- **PROBLEM 1**:
From the listing, give the lines starting at the one containing "name author: R.E. Fr." and ending at the one containing "name author: (Aubl.) K. Schum." as a numbered list, leaving out blank lines.

- **PASSAGE SHOWN**:
Movies and Los Gatos filmmaking: Lights! Camera! Action!

Los Gatos filmmaking - book about Los Gatos movies and the Essanay Company with background of Main Street, Los GatosLos Gatos filmmaking goes back more than 100 years. Movies aren’t just enjoyed in town, they’ve been made here! And that is true now, too.

Los Gatos filmmaking – a little history on movies shot in and near Los Gatos

Most residents and visitors are unaware of the quirky Los Gatos history around movies and the making of them. It’s a fun factoid to share! Locals may know that John Steinbeck lived nearby in what is now part of Monte Sereno, and may have heard that Charlie Chaplain sometimes stopped by the Lyndon Hotel to have a drink with him from time to time. But more than that was happening in the local entertainment scene.

Essanay Film Production Company in Los Gatos

In 1910 and 1911 the Essanay Film Production Company took up residence in the Lyndon Hotel for a few months which commending the Los Gatos filmmaking – the start of a long history of movie making, if sporadic. (The “S” and the “A” stood for the initials of the company’s founders.)

This was a highly prolific production company. Essanay at times cranked out a film a week – sometimes more. In 1911, for instance, they produced 99 silent films!  Not all of these were in Los Gatos, however. (This is the same firm that a little later produced so many movies in the Niles Canyon area of Fremont too.)

Looking for the right climate for their outdoors work, Essanay had moved west from Colorado, landing first in San Jose and then moving the 10 miles further west to Los Gatos. They were able to set up their production studio right behind the Lyndon Hotel, where they resided at the time.  Additionally, they discovered the hamlet of Alma (which was flooded in 1952, along with the town of Lexington, to create the Lexington Reservoir) just up the hill into the Santa Cruz Mountains, and many of their movies were filmed there too.

A  bad El Nino year is a wet blanket on Los Gatos filmmaking

Unfortunately for the folks at Essanay, the winter of 1910-1911 appears to have been a particularly bad El Nino year. In one four day period in January, the town received 16 inches of rain.

That much water caused countless problems with accessibility and it convinced the film production company to seek an alternate location after their work ground to a halt for about 5 weeks. So in February of 1911, they left soggy Los Gatos and next went south, toward Los Angeles. Thus ended the brief but prolific history of Los Gatos and the Essanay Film Production Company.

They did not stay away from the San Francisco Bay Area for long, though. Later in 1911, Essanay filmed in San Rafael and by 1912 was esconced in Niles.

Los Gatos filmmaking continues

That was not really the end of the filming location story for Los Gatos, though. At least two dozen films have been shot here. Here are a few of them:


And why should we be surprised? Los Gatos normally has wonderful weather and the beautiful backdrop of the Santa Cruz Mountains (not to mention our lovely older buildings), which are ideal for Los Gatos filmmaking. Imagine how long Essanay might have stayed if it weren’t for a bad bout of El Nino!


Los Gatos filming locations

Please scroll IN to get a more detailed view of scenic, historic, quirky, or interesting spots in LG that might make a good movie setting. Scroll OUT to see additional pins. This is a sampling of my favorites – I’m sure there could be a thousand more!

- **RECORDS**:

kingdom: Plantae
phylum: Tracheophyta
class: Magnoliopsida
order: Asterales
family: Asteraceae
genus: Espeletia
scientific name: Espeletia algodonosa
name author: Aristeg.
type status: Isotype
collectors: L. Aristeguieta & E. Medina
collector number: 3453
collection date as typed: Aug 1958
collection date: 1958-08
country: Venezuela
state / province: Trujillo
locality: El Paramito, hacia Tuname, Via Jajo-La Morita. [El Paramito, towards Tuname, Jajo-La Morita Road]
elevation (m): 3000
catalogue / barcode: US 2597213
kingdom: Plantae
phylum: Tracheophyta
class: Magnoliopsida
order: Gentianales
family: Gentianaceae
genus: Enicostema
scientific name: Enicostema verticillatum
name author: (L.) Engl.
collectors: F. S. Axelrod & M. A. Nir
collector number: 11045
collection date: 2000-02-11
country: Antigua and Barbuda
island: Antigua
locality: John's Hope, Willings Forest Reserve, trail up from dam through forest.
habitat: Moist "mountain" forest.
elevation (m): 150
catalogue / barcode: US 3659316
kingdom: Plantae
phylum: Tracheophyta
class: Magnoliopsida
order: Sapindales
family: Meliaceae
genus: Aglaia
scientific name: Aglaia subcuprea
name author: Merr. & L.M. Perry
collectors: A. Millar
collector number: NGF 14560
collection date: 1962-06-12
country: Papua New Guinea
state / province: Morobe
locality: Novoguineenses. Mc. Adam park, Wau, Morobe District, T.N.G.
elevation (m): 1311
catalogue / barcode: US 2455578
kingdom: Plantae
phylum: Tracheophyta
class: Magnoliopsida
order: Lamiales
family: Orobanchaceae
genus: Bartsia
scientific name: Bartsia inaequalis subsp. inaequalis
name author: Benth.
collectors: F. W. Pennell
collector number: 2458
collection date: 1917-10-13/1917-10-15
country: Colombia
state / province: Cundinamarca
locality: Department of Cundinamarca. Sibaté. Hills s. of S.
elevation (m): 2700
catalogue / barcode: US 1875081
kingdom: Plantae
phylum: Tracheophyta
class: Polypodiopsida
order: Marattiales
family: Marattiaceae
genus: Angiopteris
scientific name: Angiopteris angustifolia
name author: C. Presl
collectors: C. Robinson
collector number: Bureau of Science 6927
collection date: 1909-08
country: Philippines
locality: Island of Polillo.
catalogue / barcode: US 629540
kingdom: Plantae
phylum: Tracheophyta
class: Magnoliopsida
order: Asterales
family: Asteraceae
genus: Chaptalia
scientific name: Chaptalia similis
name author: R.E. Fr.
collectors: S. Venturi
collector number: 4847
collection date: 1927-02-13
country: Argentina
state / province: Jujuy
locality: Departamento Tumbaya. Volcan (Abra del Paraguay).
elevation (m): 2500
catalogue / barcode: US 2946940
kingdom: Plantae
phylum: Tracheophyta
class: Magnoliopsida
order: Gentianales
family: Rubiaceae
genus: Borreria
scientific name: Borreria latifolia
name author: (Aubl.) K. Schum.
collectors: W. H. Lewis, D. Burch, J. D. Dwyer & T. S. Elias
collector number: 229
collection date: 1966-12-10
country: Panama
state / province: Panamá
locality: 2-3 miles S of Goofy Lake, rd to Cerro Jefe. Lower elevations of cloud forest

- **PROBLEM 2**:
Answer these from the Los Gatos filmmaking piece, one per line:
(a) How many silent films did Essanay produce in 1911?
(b) How much rain did the town receive in one four-day period in January?
(c) Where was Essanay settled by 1912?

- **FINISHED ANSWER 1**:
1. name author: R.E. Fr.
2. collectors: S. Venturi
3. collector number: 4847
4. collection date: 1927-02-13
5. country: Argentina
6. state / province: Jujuy
7. locality: Departamento Tumbaya. Volcan (Abra del Paraguay).
8. elevation (m): 2500
9. catalogue / barcode: US 2946940
10. kingdom: Plantae
11. phylum: Tracheophyta
12. class: Magnoliopsida
13. order: Gentianales
14. family: Rubiaceae
15. genus: Borreria
16. scientific name: Borreria latifolia
17. name author: (Aubl.) K. Schum.

- **FINISHED ANSWER 2**:
(a) 99
(b) 16 inches
(c) Niles